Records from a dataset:
- - -

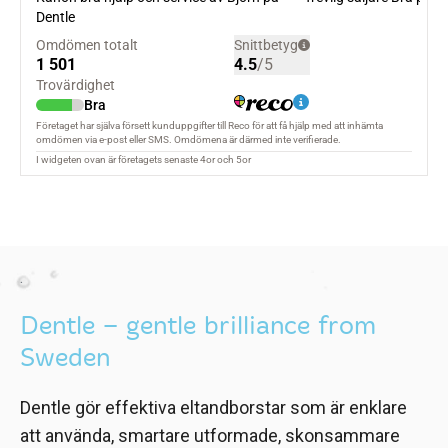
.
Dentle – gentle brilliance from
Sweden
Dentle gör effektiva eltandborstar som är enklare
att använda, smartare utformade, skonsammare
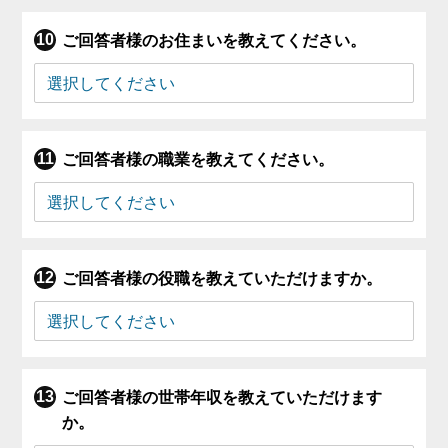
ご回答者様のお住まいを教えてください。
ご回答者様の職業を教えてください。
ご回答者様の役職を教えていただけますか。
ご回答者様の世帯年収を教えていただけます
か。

- - -

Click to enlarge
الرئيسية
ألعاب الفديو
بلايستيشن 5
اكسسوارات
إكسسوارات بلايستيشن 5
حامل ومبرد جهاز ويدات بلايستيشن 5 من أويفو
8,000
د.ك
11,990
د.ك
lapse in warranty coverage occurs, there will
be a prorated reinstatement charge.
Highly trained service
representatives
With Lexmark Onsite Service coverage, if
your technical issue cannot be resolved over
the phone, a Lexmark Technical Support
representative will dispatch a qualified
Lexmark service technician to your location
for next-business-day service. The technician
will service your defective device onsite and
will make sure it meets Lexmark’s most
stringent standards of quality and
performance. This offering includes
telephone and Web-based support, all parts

- - -

### What you are asked to do:
Once you find the line with "representatives" in the entries above, output it and each line after it up to and including the line with "will make sure it meets Lexmark’s most", and nothing else.

### Response to the exercise:
representatives
With Lexmark Onsite Service coverage, if
your technical issue cannot be resolved over
the phone, a Lexmark Technical Support
representative will dispatch a qualified
Lexmark service technician to your location
for next-business-day service. The technician
will service your defective device onsite and
will make sure it meets Lexmark’s most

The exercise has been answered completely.